**EXERCISE INSTRUCTIONS**
Copy verbatim the block of lines in the entries below whose first line contains "also published journals, and" and whose last line contains "by RobecoSAM and". Leave out all other lines.

Data entries
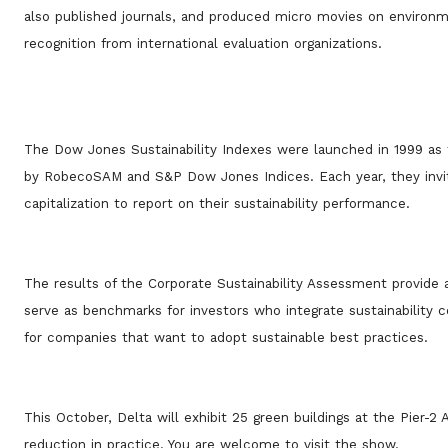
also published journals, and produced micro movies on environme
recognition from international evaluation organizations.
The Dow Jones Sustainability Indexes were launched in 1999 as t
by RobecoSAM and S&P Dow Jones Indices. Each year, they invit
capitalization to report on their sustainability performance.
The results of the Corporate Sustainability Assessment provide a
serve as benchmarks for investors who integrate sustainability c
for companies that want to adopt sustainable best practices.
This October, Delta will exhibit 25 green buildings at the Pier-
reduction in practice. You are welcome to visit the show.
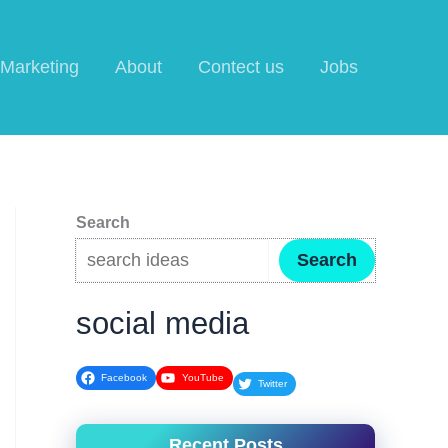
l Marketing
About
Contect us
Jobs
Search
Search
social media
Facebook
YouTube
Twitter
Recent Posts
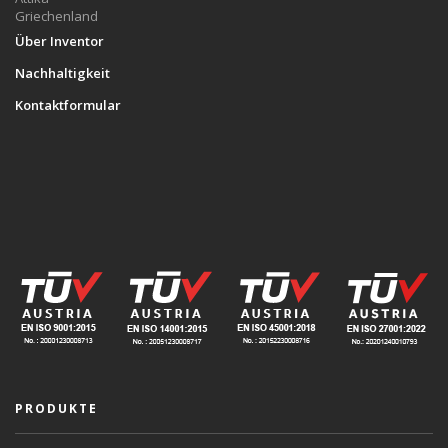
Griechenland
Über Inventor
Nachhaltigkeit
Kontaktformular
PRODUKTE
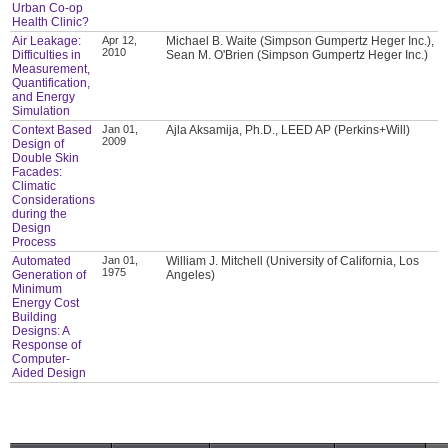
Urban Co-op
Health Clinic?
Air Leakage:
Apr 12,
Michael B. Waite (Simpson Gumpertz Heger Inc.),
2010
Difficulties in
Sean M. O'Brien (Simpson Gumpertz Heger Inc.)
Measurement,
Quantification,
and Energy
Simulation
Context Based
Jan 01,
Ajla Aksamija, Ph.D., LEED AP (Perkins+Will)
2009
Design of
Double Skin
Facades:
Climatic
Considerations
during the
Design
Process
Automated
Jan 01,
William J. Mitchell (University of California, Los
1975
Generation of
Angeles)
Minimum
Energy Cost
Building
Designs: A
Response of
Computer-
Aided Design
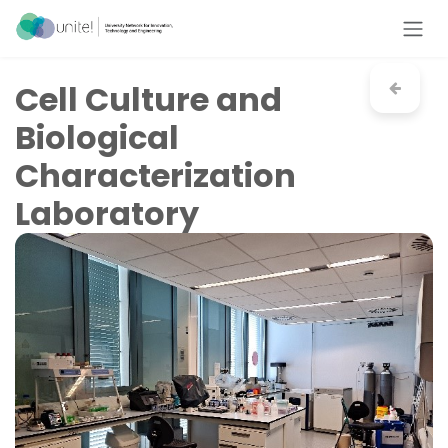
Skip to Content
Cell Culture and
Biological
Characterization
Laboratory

---

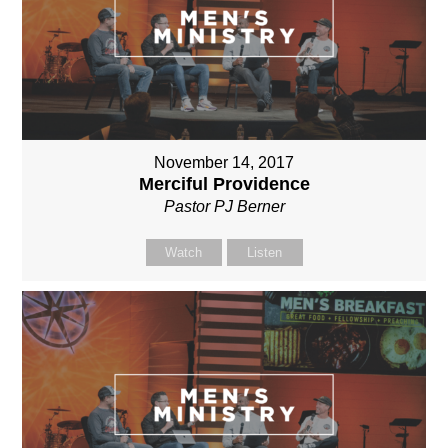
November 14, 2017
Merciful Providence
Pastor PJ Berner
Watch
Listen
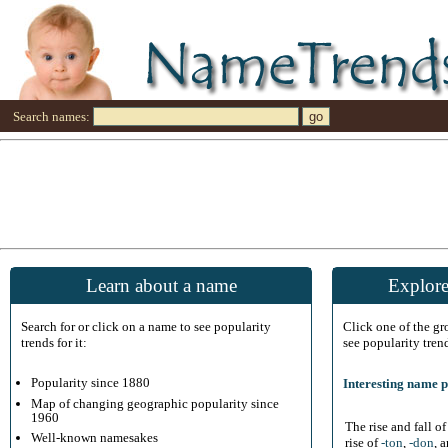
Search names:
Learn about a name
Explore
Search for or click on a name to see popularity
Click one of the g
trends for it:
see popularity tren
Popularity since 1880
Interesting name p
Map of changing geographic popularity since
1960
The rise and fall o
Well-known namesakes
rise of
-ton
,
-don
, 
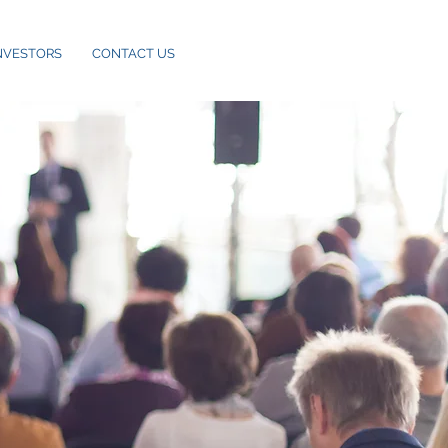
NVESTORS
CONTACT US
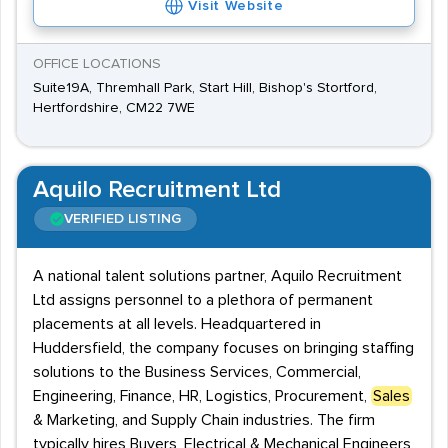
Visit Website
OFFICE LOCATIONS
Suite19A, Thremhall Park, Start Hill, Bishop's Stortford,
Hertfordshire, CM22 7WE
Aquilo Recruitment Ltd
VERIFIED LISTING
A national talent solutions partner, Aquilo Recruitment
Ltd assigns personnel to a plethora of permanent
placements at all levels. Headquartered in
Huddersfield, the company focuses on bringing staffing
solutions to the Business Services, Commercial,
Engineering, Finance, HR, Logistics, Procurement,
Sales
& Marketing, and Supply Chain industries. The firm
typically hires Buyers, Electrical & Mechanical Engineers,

---

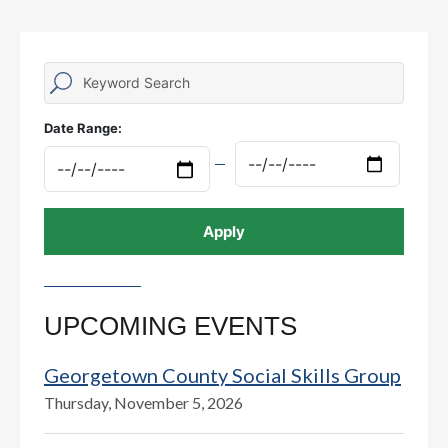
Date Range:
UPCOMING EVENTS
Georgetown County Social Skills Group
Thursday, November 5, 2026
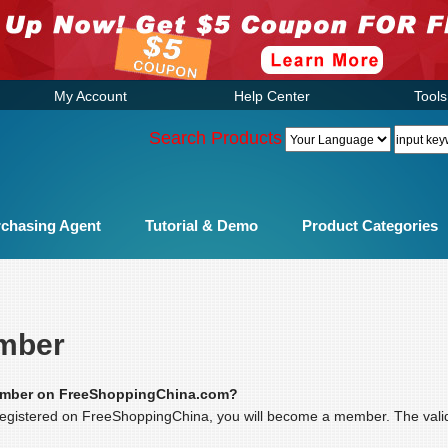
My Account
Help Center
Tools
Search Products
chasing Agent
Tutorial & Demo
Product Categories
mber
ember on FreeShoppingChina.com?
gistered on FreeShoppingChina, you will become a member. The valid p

**SOLUTION**
also published journals, and produced micro movies on environme
recognition from international evaluation organizations.
The Dow Jones Sustainability Indexes were launched in 1999 as t
by RobecoSAM and S&P Dow Jones Indices. Each year, they invit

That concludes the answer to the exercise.